Thursday, May 5, 2011

US President Barack Obama rules out releasing grisly Osama bin Laden photos

By punemsexesena ;WASHINGTON: President Barack Obama said he has decided not to release death photos of terrorist Osama bin Laden because their graphic nature could incite violence and create national security risks for the United States. Separately, officials told The Associated Press that the Navy SEALs who stormed bin Laden's compound shot him dead after they saw him appear to lunge for a weapon.

Obama, in an interview with CBS News on Wednesday, said bin Laden's death had been well established and people who did not believe it would not be convinced by gruesome photos, either.

"It would be of no benefit to gloat, he said.

"There are going to be some folks who deny it. The fact of the matter is you won't see bin Laden walking on this earth again," said Obama.

On the SEALs' deadly encounter with bin Laden, the officials, who had been briefed on the operation, said several weapons were found in the room where the terror chief died, including AK-47 assault rifles and side arms. The officials, who were not authorized to speak publicly, commented only on condition of anonymity.

The new word about the reason bin Laden was shot and killed rather than taken into custody came after changing White House accounts that raised questions about the rationale: first that bin Laden was armed, then that he was not.

The officials who gave the latest details on Thursday also said that a U.S. commando grabbed a woman who charged toward the SEALs. The raiders were concerned, the officials said, that she might be wearing a suicide vest.

Administration officials have said bin Laden's body was identified by several means, including a DNA test. Members of Congress who received a briefing during the day said a sample from the body killed at the compound in Pakistan was compared to known DNA from bin Laden's mother and three sons.

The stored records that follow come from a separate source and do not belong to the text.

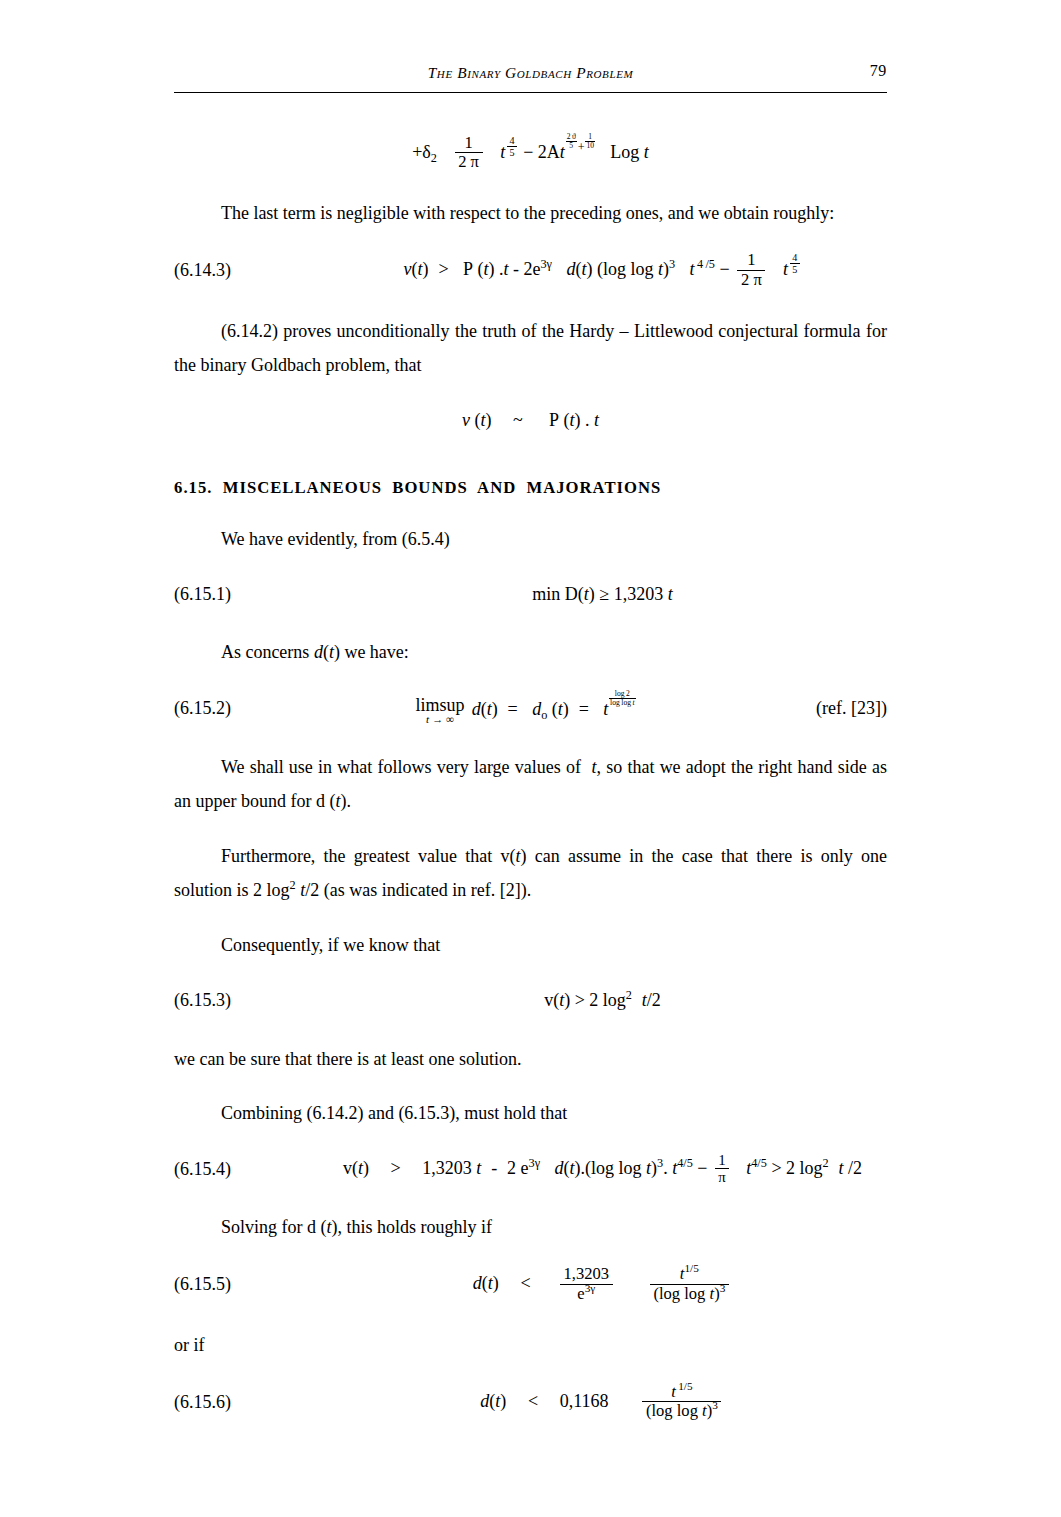The Binary Goldbach Problem 79
+δ2 12 π t45 − 2At2 ϑ 5+110 Log t
The last term is negligible with respect to the preceding ones, and we obtain roughly:
(6.14.3)
v(t) > P (t) .t - 2e3γ d(t) (log log t)3 t 4 /5 − 12 π t45
(6.14.2) proves unconditionally the truth of the Hardy – Littlewood conjectural formula for the binary Goldbach problem, that
v (t) ~ P (t) . t
6.15. MISCELLANEOUS BOUNDS AND MAJORATIONS
We have evidently, from (6.5.4)
(6.15.1)
min D(t) ≥ 1,3203 t
As concerns d(t) we have:
(6.15.2)
limsup t → ∞ d(t) = do (t) = tlog 2 log log t
(ref. [23])
We shall use in what follows very large values of t, so that we adopt the right hand side as an upper bound for d (t).
Furthermore, the greatest value that v(t) can assume in the case that there is only one solution is 2 log2 t/2 (as was indicated in ref. [2]).
Consequently, if we know that
(6.15.3)
v(t) > 2 log2 t/2
we can be sure that there is at least one solution.
Combining (6.14.2) and (6.15.3), must hold that
(6.15.4)
v(t) > 1,3203 t - 2 e3γ d(t).(log log t)3. t4/5 − 1 π t4/5 > 2 log2 t /2
Solving for d (t), this holds roughly if
(6.15.5)
d(t) < 1,3203 e3γ t1/5(log log t)3
or if
(6.15.6)
d(t) < 0,1168 t 1/5(log log t)3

Photos taken by the SEAL raiders show bin Laden shot in the head, numerous officials have said. CIA Director Leon Panetta said Tuesday he expected at least one photo to be released. Asked about that, White House spokesman Jay Carney said the decision had not been made then.

But Carney also said the president never doubted his position on not releasing the photos. Obama said in the interview, "It is important for us to make sure that very graphic photos of somebody who was shot in the head are not floating around as an incitement to additional violence."

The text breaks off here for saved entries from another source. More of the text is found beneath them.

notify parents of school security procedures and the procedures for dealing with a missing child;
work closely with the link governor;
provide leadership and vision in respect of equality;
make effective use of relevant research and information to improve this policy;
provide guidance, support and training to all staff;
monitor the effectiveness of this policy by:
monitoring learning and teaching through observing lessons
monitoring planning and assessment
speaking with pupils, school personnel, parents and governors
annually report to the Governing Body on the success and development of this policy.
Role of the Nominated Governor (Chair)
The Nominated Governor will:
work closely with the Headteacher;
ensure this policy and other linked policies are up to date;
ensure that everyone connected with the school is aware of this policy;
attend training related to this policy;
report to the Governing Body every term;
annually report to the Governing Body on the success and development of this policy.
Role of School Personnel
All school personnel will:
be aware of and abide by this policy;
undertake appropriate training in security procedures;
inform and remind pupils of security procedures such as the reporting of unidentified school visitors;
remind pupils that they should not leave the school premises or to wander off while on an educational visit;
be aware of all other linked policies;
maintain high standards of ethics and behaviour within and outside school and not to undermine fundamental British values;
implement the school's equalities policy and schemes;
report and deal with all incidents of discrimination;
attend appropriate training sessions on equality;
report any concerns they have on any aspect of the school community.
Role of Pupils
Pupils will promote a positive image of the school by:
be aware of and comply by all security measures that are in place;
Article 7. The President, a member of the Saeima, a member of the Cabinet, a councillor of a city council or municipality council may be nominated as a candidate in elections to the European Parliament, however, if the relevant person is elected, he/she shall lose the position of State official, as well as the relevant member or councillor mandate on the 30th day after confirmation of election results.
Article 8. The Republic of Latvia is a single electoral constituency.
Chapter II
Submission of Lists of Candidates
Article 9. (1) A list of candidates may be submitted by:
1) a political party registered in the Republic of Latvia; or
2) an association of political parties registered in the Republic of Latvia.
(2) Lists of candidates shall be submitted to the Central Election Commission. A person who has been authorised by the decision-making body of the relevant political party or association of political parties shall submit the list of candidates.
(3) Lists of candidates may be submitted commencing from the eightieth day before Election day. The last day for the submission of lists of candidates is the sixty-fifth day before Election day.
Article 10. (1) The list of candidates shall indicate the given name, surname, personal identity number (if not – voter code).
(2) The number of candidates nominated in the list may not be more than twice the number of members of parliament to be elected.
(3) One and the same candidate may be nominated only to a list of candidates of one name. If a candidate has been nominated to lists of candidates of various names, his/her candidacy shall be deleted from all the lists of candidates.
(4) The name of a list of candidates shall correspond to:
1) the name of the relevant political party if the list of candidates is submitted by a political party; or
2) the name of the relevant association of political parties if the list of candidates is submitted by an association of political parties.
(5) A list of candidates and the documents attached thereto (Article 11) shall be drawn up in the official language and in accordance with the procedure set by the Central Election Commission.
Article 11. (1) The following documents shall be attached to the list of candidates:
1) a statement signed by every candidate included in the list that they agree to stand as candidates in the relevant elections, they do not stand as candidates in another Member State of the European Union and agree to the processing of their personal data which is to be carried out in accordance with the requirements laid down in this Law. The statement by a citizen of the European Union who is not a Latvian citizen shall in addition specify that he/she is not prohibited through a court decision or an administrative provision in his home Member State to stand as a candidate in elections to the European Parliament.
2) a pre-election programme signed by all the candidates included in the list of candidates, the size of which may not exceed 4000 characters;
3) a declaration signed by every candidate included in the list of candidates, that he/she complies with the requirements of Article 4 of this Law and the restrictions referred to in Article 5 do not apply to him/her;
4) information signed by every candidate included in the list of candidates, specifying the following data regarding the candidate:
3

"I think that, given the graphic nature of these photos, it would create some national security risk," he said. The president made his comments in an interview Wednesday with CBS' "60 Minutes"; Carney read the president's quotes to reporters in the White House briefing room, ahead of the program's airing.

Carney said there would not be images released of bin Laden's burial at sea, either.

Some family members of those who died in the Sept. 11, 2001, terror attacks thought it important to document bin Laden's death, as did some Arab skeptics who doubted his demise in the absence of convincing evidence. Sen. Lindsey Graham, a Republican, said in a statement that Obama's decision was a mistake.